Infant mortalities in electronics are often quality problems in component manufacturing, or in shipping, handling, and storage of components before or during higher level assembly. Shipping, storage, and installation of the top level product can also produce infant mortality failures.
These infant mortalities are almost always caused by some event damaging the component and causing a stress concentrator. This can be as innocent as a scratch or nick that starts a high speed version of what is normally a wear-out failure mode. For instance, an ElectroStatic Discharge (ESD) event can often damage an IC internally, thinning the metallization, which causes high current density and electromigration at that location which takes weeks not years to completely open circuit the damaged internal trace.

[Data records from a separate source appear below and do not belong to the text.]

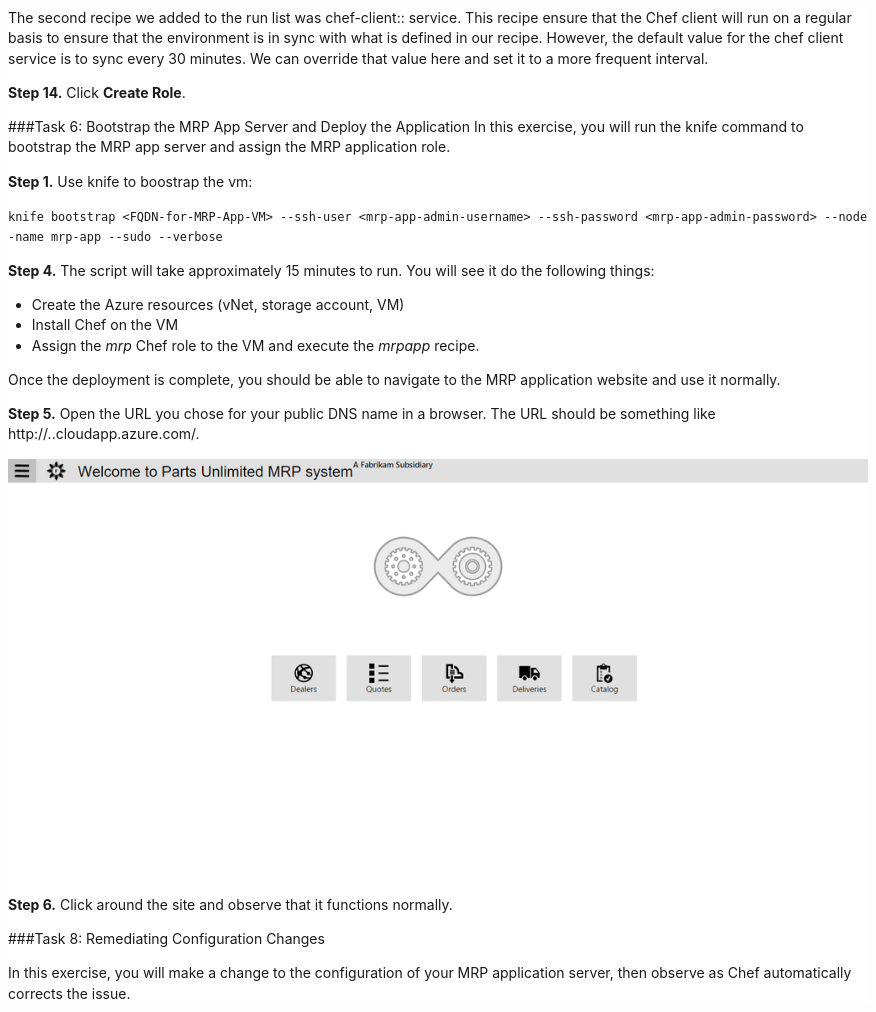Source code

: The second recipe we added to the run list was chef-client:: service. This recipe ensure that the Chef client will run on a regular basis to ensure that the environment is in sync with what is defined in our recipe. However, the default value for the chef client service is to sync every 30 minutes. We can override that value here and set it to a more frequent interval.

**Step 14.** Click **Create Role**.

###Task 6: Bootstrap the MRP App Server and Deploy the Application
In this exercise, you will run the knife command to bootstrap the MRP app server and assign the MRP application role.

**Step 1.** Use knife to boostrap the vm: 

	knife bootstrap <FQDN-for-MRP-App-VM> --ssh-user <mrp-app-admin-username> --ssh-password <mrp-app-admin-password> --node-name mrp-app --sudo --verbose

**Step 4.** The script will take approximately 15 minutes to run. You will see it do the following things:
-	Create the Azure resources (vNet, storage account, VM)
-	Install Chef on the VM
-	Assign the *mrp* Chef role to the VM and execute the *mrpapp* recipe.

Once the deployment is complete, you should be able to navigate to the MRP application website and use it normally.

**Step 5.** Open the URL you chose for your public DNS name in a browser. The URL should be something like http://<mrp-dns-name>.<region>.cloudapp.azure.com/. 

![](<media/task7-step5.png>)

**Step 6.** Click around the site and observe that it functions normally.

###Task 8: Remediating Configuration Changes

In this exercise, you will make a change to the configuration of your MRP application server, then observe as Chef automatically corrects the issue.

True, infant mortalities do continue forever, but they are usually less important than random-in-time and wear-out failures after a few months. Some companies consider a failure a quality problem if it occurs in the first month. Most companies use three months as their arbitrary cutoff time.
Thanks Chet. The bathtub curve graph image and axis labels were copied directly from Wikipedia. I did not catch their misuse of failure rate versus hazard rate in the graph.
You raise a good point about the use of the “dismissive” term infant mortality and that it is often used to explain an early life failure is “OK” because we somehow “expected” it. Unfortunately we miss the opportunity to improve when we justify a failure as acceptable for such a capricious reason.
I also agree we need to eliminate the use of the term “infant mortality.” It’s actually a pretty insensitive term to describe early life failures of engineered systems.
I’m curious how you are defining failure rate. From your statement, you seem to be referring to the probability density function (pdf). In my experience, failure rate is engineering vernacular for hazard rate. This is typical in texts on the subject of reliability. Just curious because if you are referring to the pdf, your statement that the integral over the domain [0, inf) is equal to one isn’t generally correct.
You are correct. I am referring to the pdf (probability density function) as the Failure Rate. It is the “histogram” of when failures occur. The integral from 0 to infinity of the pdf is the CDF (cumulative Distribution Function), which is a probability that equals 0 at time = 0, and approaches 1 as time approaches infinity.
Andrew and Kirk,
If you use the exponential model, then 1/MTBF IS the “failure rate,” and it is constant and is coincidentally the “hazard rate” for the exponential model. This is the common usage of the term from a 217 perspective, but only applies for the exponential model.
Chet is indeed correct, the y axis should be labelled “Hazard Rate.”
Another big issue with the chart is that it is very commonly misinterpreted, and Chet hinted at it in his last paragraph. Many folks who see this “bathtub curve” believe that once the infant mortality failures have happened that the hazard rate changes to a constant, and then as more failures occur to an early wearout hazard rate, and then eventually as even more failures occur to an old age hazard rate. Nothing can be further from the truth if the product’s design and manufacturing processes do not change. The hazard rate is only determined by the failure distribution, which cannot change unless the product’s design or manufacturing processess change.
You hit the nail on the head with “many people see” the bath tub curve is a simple model of a generic system. It can help in thinking about how things “fail” and hence what can be done to prevent failure, but it is not real life.
Thanks for the comment and support. Even with humans the bathtub curve is a mixture of many different failure mechanisms.